Required action
Reproduce all of the lines below word for word, leaving the pictures out of your answer.
##### Extracted records
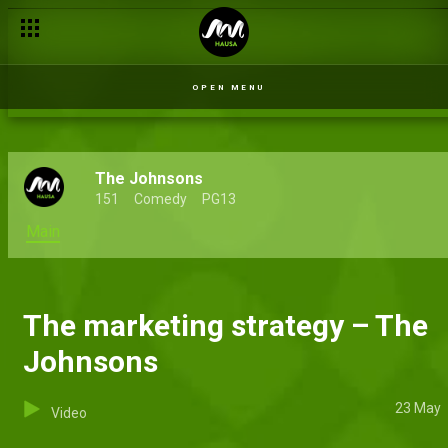
OPEN MENU
The Johnsons
151
Comedy
PG13
Main
The marketing strategy – The
Johnsons
23 May
Video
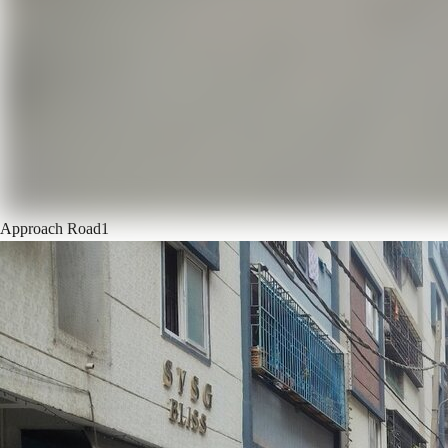
Approach Road
1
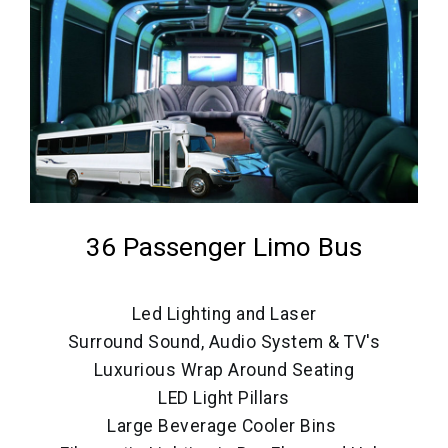
36 Passenger Limo Bus
Led Lighting and Laser
Surround Sound, Audio System & TV's
Luxurious Wrap Around Seating
LED Light Pillars
Large Beverage Cooler Bins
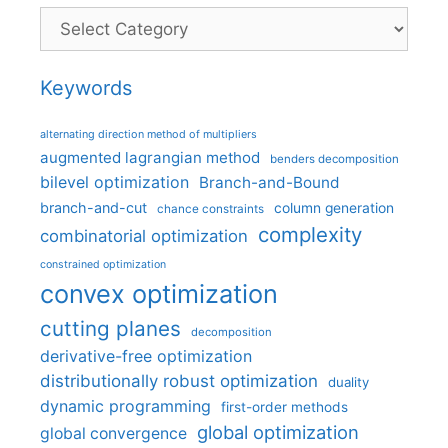
Categories
Keywords
alternating direction method of multipliers
augmented lagrangian method
benders decomposition
bilevel optimization
Branch-and-Bound
branch-and-cut
column generation
chance constraints
complexity
combinatorial optimization
constrained optimization
convex optimization
cutting planes
decomposition
derivative-free optimization
distributionally robust optimization
duality
dynamic programming
first-order methods
global optimization
global convergence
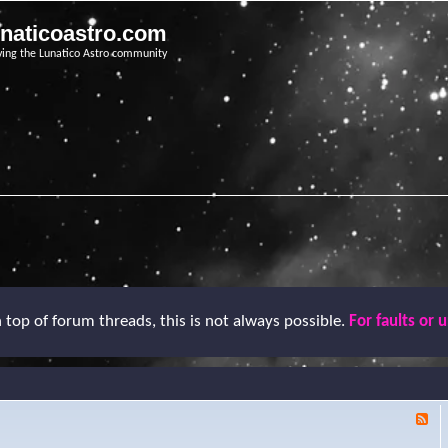
unaticoastro.com
ving the Lunatico Astro community
top of forum threads, this is not always possible.
For faults or 
F
e
e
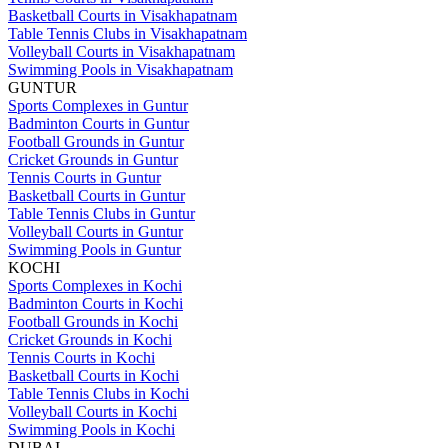
Basketball Courts in Visakhapatnam
Table Tennis Clubs in Visakhapatnam
Volleyball Courts in Visakhapatnam
Swimming Pools in Visakhapatnam
GUNTUR
Sports Complexes in Guntur
Badminton Courts in Guntur
Football Grounds in Guntur
Cricket Grounds in Guntur
Tennis Courts in Guntur
Basketball Courts in Guntur
Table Tennis Clubs in Guntur
Volleyball Courts in Guntur
Swimming Pools in Guntur
KOCHI
Sports Complexes in Kochi
Badminton Courts in Kochi
Football Grounds in Kochi
Cricket Grounds in Kochi
Tennis Courts in Kochi
Basketball Courts in Kochi
Table Tennis Clubs in Kochi
Volleyball Courts in Kochi
Swimming Pools in Kochi
DUBAI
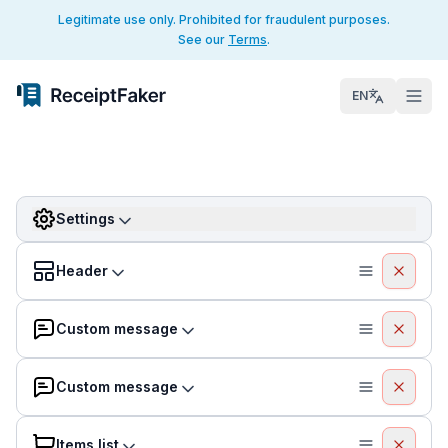
Legitimate use only. Prohibited for fraudulent purposes.
See our
Terms
.
EN
Settings
Header
Custom message
Custom message
Items list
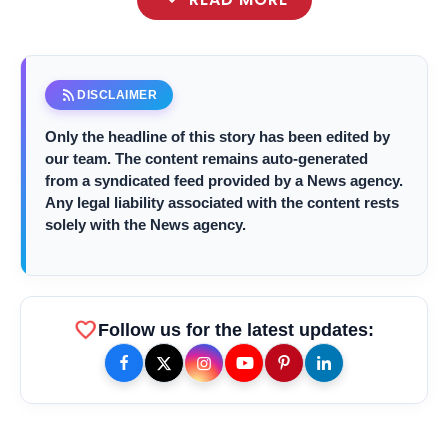
rss_feed
DISCLAIMER
Only the headline of this story has been edited by
our team. The content remains auto-generated
from a syndicated feed provided by a News agency.
Any legal liability associated with the content rests
solely with the News agency.
favorite
Follow us for the latest updates:
amp_stories
WEB STORIES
##########
Answer below
OPEN MENU
The Johnsons
151
Comedy
PG13
Main
The marketing strategy – The
Johnsons
23 May
Video
Approach Road
1
36 Passenger Limo Bus
Led Lighting and Laser
Surround Sound, Audio System & TV's
Luxurious Wrap Around Seating
LED Light Pillars
Large Beverage Cooler Bins
Categories
Keywords
alternating direction method of multipliers
augmented lagrangian method
benders decomposition
bilevel optimization
Branch-and-Bound
branch-and-cut
column generation
chance constraints
complexity
combinatorial optimization
constrained optimization
convex optimization
cutting planes
decomposition
derivative-free optimization
distributionally robust optimization
duality
dynamic programming
first-order methods
global optimization
global convergence
unaticoastro.com
ving the Lunatico Astro community
top of forum threads, this is not always possible.
For faults or 
F
e
e
Basketball Courts in Visakhapatnam
Table Tennis Clubs in Visakhapatnam
Volleyball Courts in Visakhapatnam
Swimming Pools in Visakhapatnam
GUNTUR
Sports Complexes in Guntur
Badminton Courts in Guntur
Football Grounds in Guntur
Cricket Grounds in Guntur
Tennis Courts in Guntur
Basketball Courts in Guntur
Table Tennis Clubs in Guntur
Volleyball Courts in Guntur
Swimming Pools in Guntur
KOCHI
Sports Complexes in Kochi
Badminton Courts in Kochi
Football Grounds in Kochi
Cricket Grounds in Kochi
Tennis Courts in Kochi
Basketball Courts in Kochi
Table Tennis Clubs in Kochi
Volleyball Courts in Kochi
Swimming Pools in Kochi
DUBAI
Legitimate use only. Prohibited for fraudulent purposes.
See our
Terms
.
EN
Settings
Header
Custom message
Custom message
Items list
rss_feed
DISCLAIMER
Only the headline of this story has been edited by
our team. The content remains auto-generated
from a syndicated feed provided by a News agency.
Any legal liability associated with the content rests
solely with the News agency.
favorite
Follow us for the latest updates:
amp_stories
WEB STORIES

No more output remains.